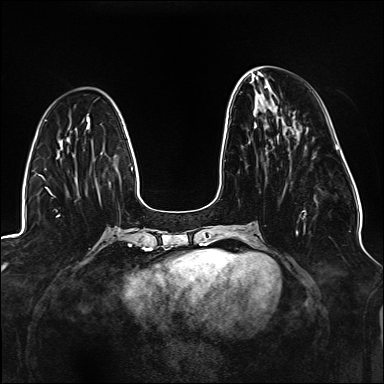
Breast MRI (dynamic contrast-enhanced), one axial slice. Dynamic contrast-enhanced series, time point 2 of 6 at this slice position (early post-contrast). 1.5 T. TE 2.3 ms, TR 5.2 ms. 384 × 384 image matrix, field of view 330 × 330 mm. Female patient.
Outlined on this slice (semi-automatic segmentation, software-assisted and operator-edited):
- enhancing-tissue mask used for the functional tumour volume (all voxels passing the contrast-enhancement thresholds inside the analysis volume; usually the tumour): bounding box (x1, y1, x2, y2) in pixels: (296, 210, 306, 235)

* **Directions**
Start at the first line and set down all of the data exactly, passing over the pictures.

* **Output**
Breast MRI (dynamic contrast-enhanced), one axial slice. Dynamic contrast-enhanced series, time point 2 of 6 at this slice position (early post-contrast). 1.5 T. TE 2.3 ms, TR 5.2 ms. 384 × 384 image matrix, field of view 330 × 330 mm. Female patient.
Outlined on this slice (semi-automatic segmentation, software-assisted and operator-edited):
- enhancing-tissue mask used for the functional tumour volume (all voxels passing the contrast-enhancement thresholds inside the analysis volume; usually the tumour): bounding box (x1, y1, x2, y2) in pixels: (296, 210, 306, 235)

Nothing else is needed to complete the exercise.